→ What is expected
Among the entries below, find the line with "believes a vet" and the line with "SHARE ON FACEBOOK". Return exactly those lines and every line between them, but no pictures.

→ Available records
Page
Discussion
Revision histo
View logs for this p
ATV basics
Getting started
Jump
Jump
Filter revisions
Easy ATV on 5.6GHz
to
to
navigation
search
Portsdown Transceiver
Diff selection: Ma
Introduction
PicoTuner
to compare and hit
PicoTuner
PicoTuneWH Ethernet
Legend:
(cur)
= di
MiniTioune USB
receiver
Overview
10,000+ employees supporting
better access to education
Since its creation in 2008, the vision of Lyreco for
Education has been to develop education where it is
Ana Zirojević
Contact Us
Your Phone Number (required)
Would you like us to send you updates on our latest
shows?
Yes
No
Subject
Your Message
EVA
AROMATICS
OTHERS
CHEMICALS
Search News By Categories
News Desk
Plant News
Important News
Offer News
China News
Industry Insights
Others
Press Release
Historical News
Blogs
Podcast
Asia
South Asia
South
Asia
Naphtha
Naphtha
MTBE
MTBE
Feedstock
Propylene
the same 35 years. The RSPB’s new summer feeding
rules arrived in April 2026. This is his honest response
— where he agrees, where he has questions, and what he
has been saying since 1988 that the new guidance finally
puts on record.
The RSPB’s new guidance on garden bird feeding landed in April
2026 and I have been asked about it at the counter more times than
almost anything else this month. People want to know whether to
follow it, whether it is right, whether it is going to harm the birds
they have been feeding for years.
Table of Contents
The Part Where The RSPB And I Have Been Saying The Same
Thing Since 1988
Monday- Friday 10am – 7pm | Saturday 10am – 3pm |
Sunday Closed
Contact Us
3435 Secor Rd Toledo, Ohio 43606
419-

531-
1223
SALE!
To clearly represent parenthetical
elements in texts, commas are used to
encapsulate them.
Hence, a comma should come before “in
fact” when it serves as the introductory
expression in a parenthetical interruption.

* * *

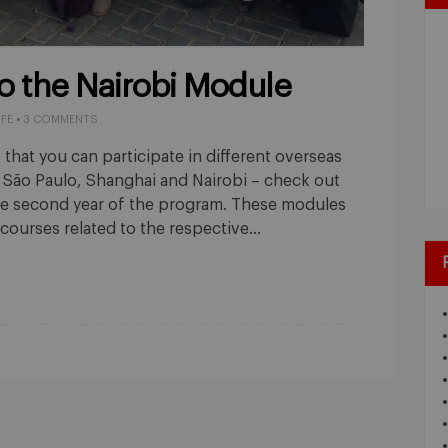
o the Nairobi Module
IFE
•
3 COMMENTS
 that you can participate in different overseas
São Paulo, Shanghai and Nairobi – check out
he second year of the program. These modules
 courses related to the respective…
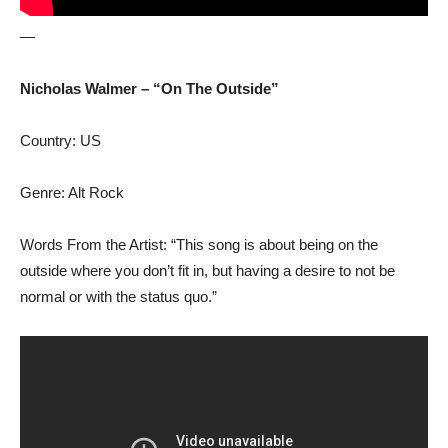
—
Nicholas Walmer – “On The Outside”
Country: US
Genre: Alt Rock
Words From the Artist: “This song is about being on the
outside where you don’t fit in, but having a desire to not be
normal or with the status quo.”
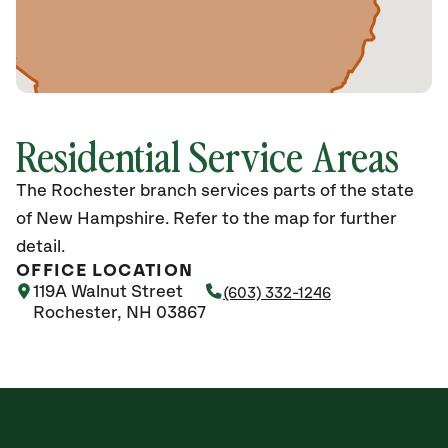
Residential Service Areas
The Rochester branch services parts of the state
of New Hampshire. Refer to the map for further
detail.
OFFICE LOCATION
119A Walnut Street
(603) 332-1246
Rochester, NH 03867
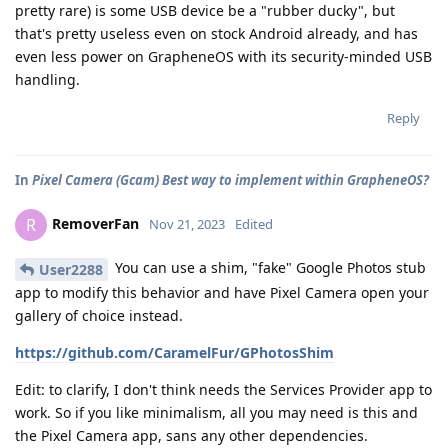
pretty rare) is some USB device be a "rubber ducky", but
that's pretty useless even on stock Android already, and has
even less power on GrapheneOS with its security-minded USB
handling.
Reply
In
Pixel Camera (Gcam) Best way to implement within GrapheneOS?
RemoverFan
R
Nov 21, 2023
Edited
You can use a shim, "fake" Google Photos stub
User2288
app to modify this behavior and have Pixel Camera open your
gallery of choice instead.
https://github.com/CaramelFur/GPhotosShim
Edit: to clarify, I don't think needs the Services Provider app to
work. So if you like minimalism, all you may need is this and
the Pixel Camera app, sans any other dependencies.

--

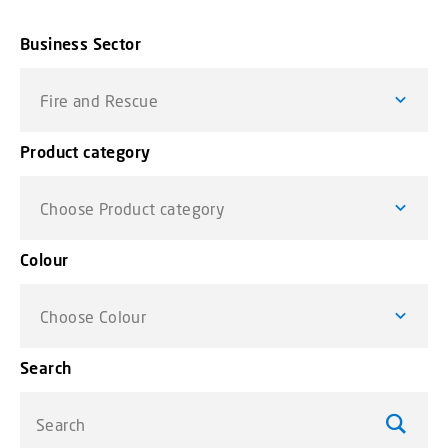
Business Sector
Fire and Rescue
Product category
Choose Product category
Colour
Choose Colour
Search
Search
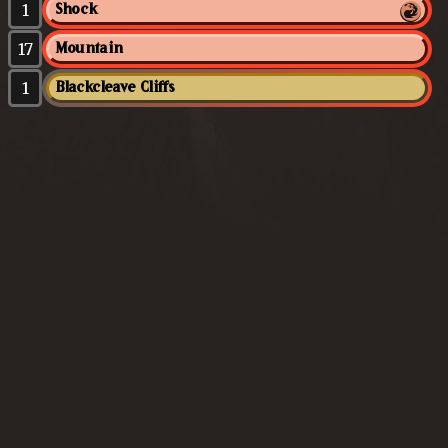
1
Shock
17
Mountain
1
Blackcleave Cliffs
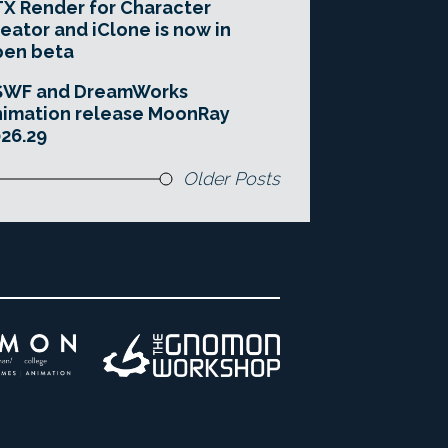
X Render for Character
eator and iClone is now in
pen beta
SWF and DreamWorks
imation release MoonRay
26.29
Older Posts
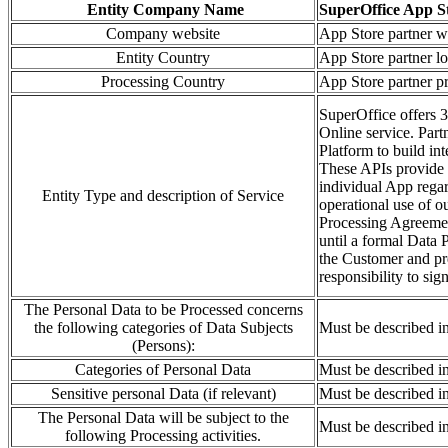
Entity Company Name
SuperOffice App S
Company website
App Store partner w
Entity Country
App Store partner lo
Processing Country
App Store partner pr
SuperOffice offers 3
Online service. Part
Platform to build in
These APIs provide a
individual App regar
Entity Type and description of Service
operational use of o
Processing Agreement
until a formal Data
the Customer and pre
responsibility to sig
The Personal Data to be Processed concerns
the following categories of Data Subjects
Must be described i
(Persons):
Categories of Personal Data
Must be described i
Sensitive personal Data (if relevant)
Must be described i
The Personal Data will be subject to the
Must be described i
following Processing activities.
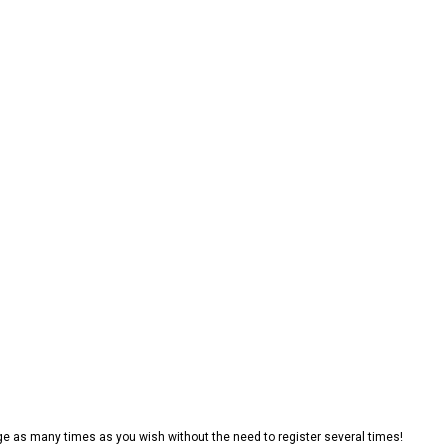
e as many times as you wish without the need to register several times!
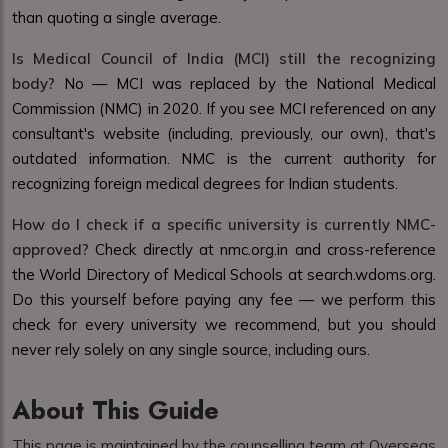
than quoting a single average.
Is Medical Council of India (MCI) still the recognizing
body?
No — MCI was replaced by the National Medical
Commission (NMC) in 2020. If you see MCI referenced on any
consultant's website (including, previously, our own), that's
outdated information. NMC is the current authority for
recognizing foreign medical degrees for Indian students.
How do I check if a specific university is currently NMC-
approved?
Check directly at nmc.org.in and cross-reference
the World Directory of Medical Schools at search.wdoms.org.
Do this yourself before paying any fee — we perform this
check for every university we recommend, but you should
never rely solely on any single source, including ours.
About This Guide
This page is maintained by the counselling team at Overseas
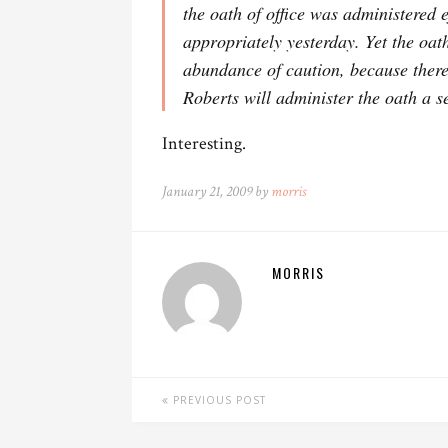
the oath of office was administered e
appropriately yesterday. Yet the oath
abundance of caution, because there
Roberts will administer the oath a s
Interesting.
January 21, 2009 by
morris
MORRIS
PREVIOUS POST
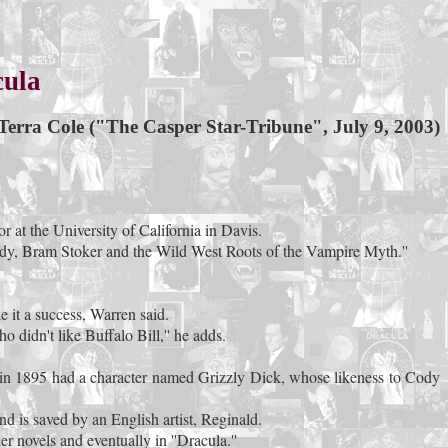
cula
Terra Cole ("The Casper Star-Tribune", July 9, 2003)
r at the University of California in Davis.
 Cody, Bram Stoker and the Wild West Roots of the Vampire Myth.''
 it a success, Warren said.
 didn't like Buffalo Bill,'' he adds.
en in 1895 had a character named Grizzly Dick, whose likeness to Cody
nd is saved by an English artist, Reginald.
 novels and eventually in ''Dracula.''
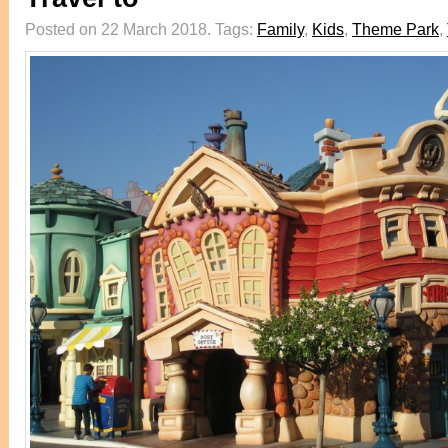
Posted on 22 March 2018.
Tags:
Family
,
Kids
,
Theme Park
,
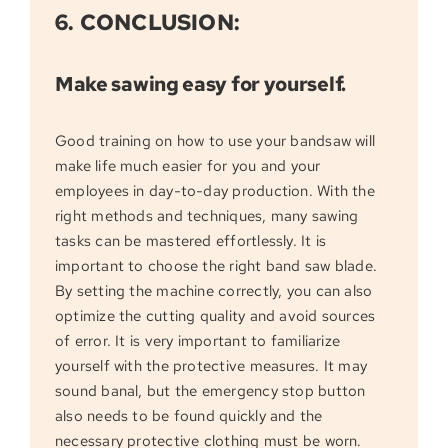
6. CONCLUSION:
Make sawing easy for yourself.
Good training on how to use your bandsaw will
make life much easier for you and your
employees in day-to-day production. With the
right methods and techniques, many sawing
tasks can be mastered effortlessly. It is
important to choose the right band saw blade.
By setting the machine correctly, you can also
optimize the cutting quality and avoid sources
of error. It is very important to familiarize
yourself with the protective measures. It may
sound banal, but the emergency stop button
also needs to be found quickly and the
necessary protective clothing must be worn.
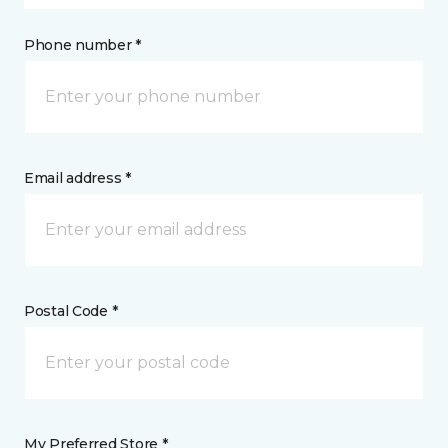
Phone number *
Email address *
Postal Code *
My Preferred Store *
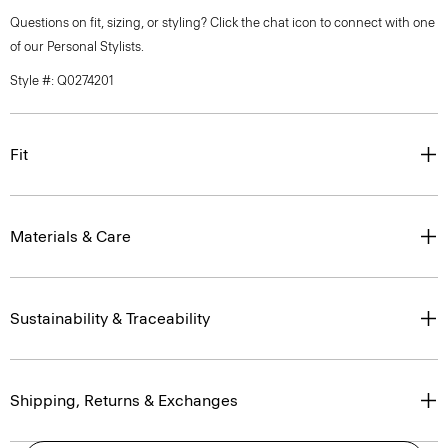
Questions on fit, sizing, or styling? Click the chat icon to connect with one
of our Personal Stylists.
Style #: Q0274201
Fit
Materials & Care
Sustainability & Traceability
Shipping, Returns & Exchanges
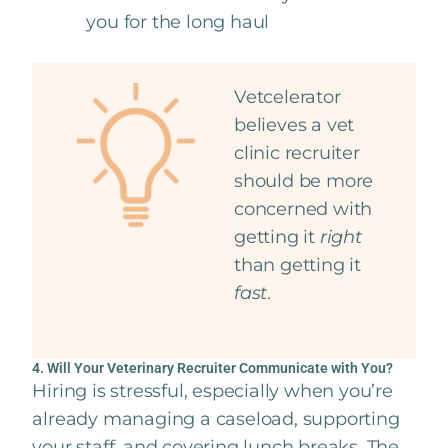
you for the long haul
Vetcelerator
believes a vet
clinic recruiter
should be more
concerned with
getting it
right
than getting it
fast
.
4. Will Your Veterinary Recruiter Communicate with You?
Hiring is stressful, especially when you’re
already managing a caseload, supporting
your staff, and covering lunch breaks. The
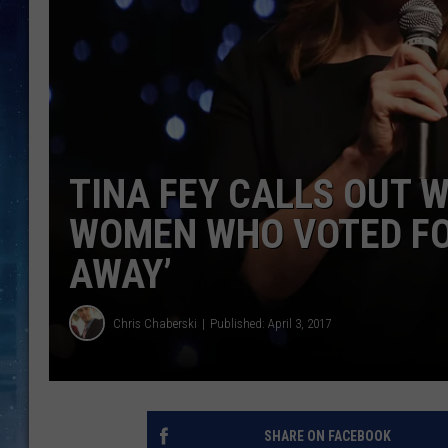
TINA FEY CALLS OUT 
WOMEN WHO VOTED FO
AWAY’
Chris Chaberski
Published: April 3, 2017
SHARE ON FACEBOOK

→ Your response
believes a vet
clinic recruiter
should be more
concerned with
getting it
right
than getting it
fast
.
4. Will Your Veterinary Recruiter Communicate with You?
Hiring is stressful, especially when you’re
already managing a caseload, supporting
your staff, and covering lunch breaks. The
TINA FEY CALLS OUT 
WOMEN WHO VOTED FO
AWAY’
Chris Chaberski
Published: April 3, 2017
SHARE ON FACEBOOK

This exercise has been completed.